Task to carry out |
Restate word for word all of the lines below, with each image left out.

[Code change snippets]
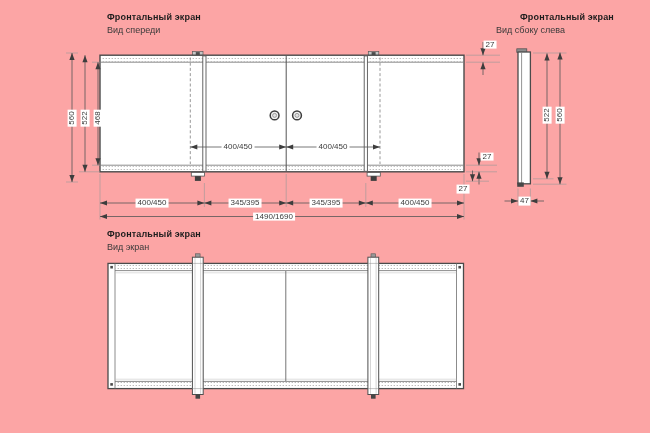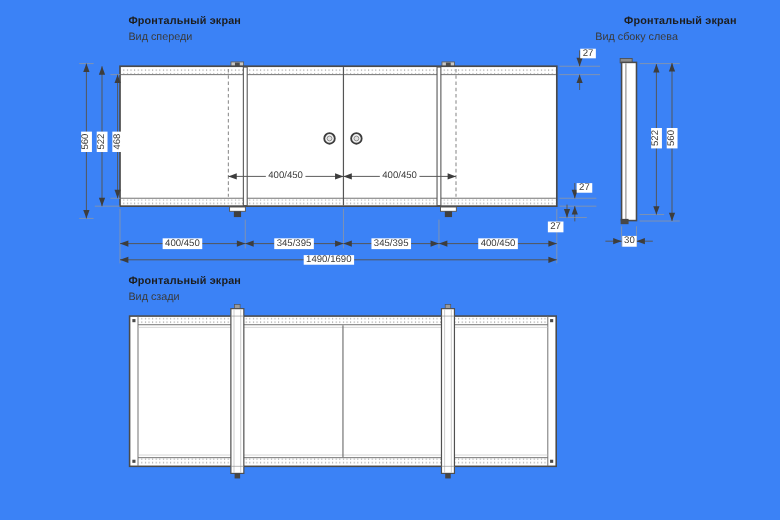--- a/index.html
+++ b/index.html
@@ -1,17 +1,17 @@
 <!DOCTYPE html>
 <html><head>
 <meta charset="utf-8">
 <style>
   html,body{margin:0;padding:0;background:#fff;}
   .stage{
-    position:relative;width:650px;height:433px;background:#3b82f6;
+    position:relative;width:650px;height:433px;background:#fca5a5;
     font-family:"Liberation Sans",sans-serif;overflow:hidden;
   }
   .stage svg{position:absolute;left:0;top:0;}
   .vtitle{position:absolute;font-size:9px;font-weight:bold;color:#1d1d1d;letter-spacing:.15px;white-space:nowrap;}
   .vsub{position:absolute;font-size:9px;color:#3a3a3a;white-space:nowrap;}
   .dim{
     position:absolute;font-size:8px;color:#3b3b3b;background:#fff;
     padding:0 2px;white-space:nowrap;line-height:1.1;
     transform:translate(-50%,-50%);
   }
@@ -161,36 +161,36 @@
       <line x1="367.9" y1="388.6" x2="378.7" y2="388.6" stroke="#8a8a8a" stroke-width="0.5"></line>
       <rect x="371" y="394.5" width="4.6" height="4.2" fill="#454545"></rect>
     </g>
   </svg>
 
   <div class="vtitle" style="left:107px;top:12px;">Фронтальный экран</div>
   <div class="vsub" style="left:107px;top:25px;">Вид спереди</div>
   <div class="vtitle" style="left:520px;top:12px;">Фронтальный экран</div>
   <div class="vsub" style="left:496px;top:25px;">Вид сбоку слева</div>
   <div class="vtitle" style="left:107px;top:229px;">Фронтальный экран</div>
-  <div class="vsub" style="left:107px;top:242px;">Вид сзади</div>
+  <div class="vsub" style="left:107px;top:242px;">Вид экран</div>
 
   <div class="dim rot" style="left:72px;top:117.5px;">560</div>
   <div class="dim rot" style="left:85px;top:117.5px;">522</div>
   <div class="dim rot" style="left:98px;top:117.5px;">468</div>
 
   <div class="dim" style="left:490px;top:44.5px;">27</div>
   <div class="dim" style="left:487px;top:156.5px;">27</div>
   <div class="dim" style="left:463px;top:189px;">27</div>
 
   <div class="dim" style="left:238px;top:147px;">400/450</div>
   <div class="dim" style="left:333px;top:147px;">400/450</div>
 
   <div class="dim" style="left:152px;top:203px;">400/450</div>
   <div class="dim" style="left:245px;top:203px;">345/395</div>
   <div class="dim" style="left:326px;top:203px;">345/395</div>
   <div class="dim" style="left:415px;top:203px;">400/450</div>
   <div class="dim" style="left:274px;top:216.5px;">1490/1690</div>
 
   <div class="dim rot" style="left:547px;top:114.5px;">522</div>
   <div class="dim rot" style="left:560px;top:114.5px;">560</div>
-  <div class="dim" style="left:524.5px;top:201px;">30</div>
+  <div class="dim" style="left:524.5px;top:201px;">47</div>
 
 </div>
 
 </body></html>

Task output |
--- a/index.html
+++ b/index.html
@@ -1,17 +1,17 @@
 <!DOCTYPE html>
 <html><head>
 <meta charset="utf-8">
 <style>
   html,body{margin:0;padding:0;background:#fff;}
   .stage{
-    position:relative;width:650px;height:433px;background:#3b82f6;
+    position:relative;width:650px;height:433px;background:#fca5a5;
     font-family:"Liberation Sans",sans-serif;overflow:hidden;
   }
   .stage svg{position:absolute;left:0;top:0;}
   .vtitle{position:absolute;font-size:9px;font-weight:bold;color:#1d1d1d;letter-spacing:.15px;white-space:nowrap;}
   .vsub{position:absolute;font-size:9px;color:#3a3a3a;white-space:nowrap;}
   .dim{
     position:absolute;font-size:8px;color:#3b3b3b;background:#fff;
     padding:0 2px;white-space:nowrap;line-height:1.1;
     transform:translate(-50%,-50%);
   }
@@ -161,36 +161,36 @@
       <line x1="367.9" y1="388.6" x2="378.7" y2="388.6" stroke="#8a8a8a" stroke-width="0.5"></line>
       <rect x="371" y="394.5" width="4.6" height="4.2" fill="#454545"></rect>
     </g>
   </svg>
 
   <div class="vtitle" style="left:107px;top:12px;">Фронтальный экран</div>
   <div class="vsub" style="left:107px;top:25px;">Вид спереди</div>
   <div class="vtitle" style="left:520px;top:12px;">Фронтальный экран</div>
   <div class="vsub" style="left:496px;top:25px;">Вид сбоку слева</div>
   <div class="vtitle" style="left:107px;top:229px;">Фронтальный экран</div>
-  <div class="vsub" style="left:107px;top:242px;">Вид сзади</div>
+  <div class="vsub" style="left:107px;top:242px;">Вид экран</div>
 
   <div class="dim rot" style="left:72px;top:117.5px;">560</div>
   <div class="dim rot" style="left:85px;top:117.5px;">522</div>
   <div class="dim rot" style="left:98px;top:117.5px;">468</div>
 
   <div class="dim" style="left:490px;top:44.5px;">27</div>
   <div class="dim" style="left:487px;top:156.5px;">27</div>
   <div class="dim" style="left:463px;top:189px;">27</div>
 
   <div class="dim" style="left:238px;top:147px;">400/450</div>
   <div class="dim" style="left:333px;top:147px;">400/450</div>
 
   <div class="dim" style="left:152px;top:203px;">400/450</div>
   <div class="dim" style="left:245px;top:203px;">345/395</div>
   <div class="dim" style="left:326px;top:203px;">345/395</div>
   <div class="dim" style="left:415px;top:203px;">400/450</div>
   <div class="dim" style="left:274px;top:216.5px;">1490/1690</div>
 
   <div class="dim rot" style="left:547px;top:114.5px;">522</div>
   <div class="dim rot" style="left:560px;top:114.5px;">560</div>
-  <div class="dim" style="left:524.5px;top:201px;">30</div>
+  <div class="dim" style="left:524.5px;top:201px;">47</div>
 
 </div>
 
 </body></html>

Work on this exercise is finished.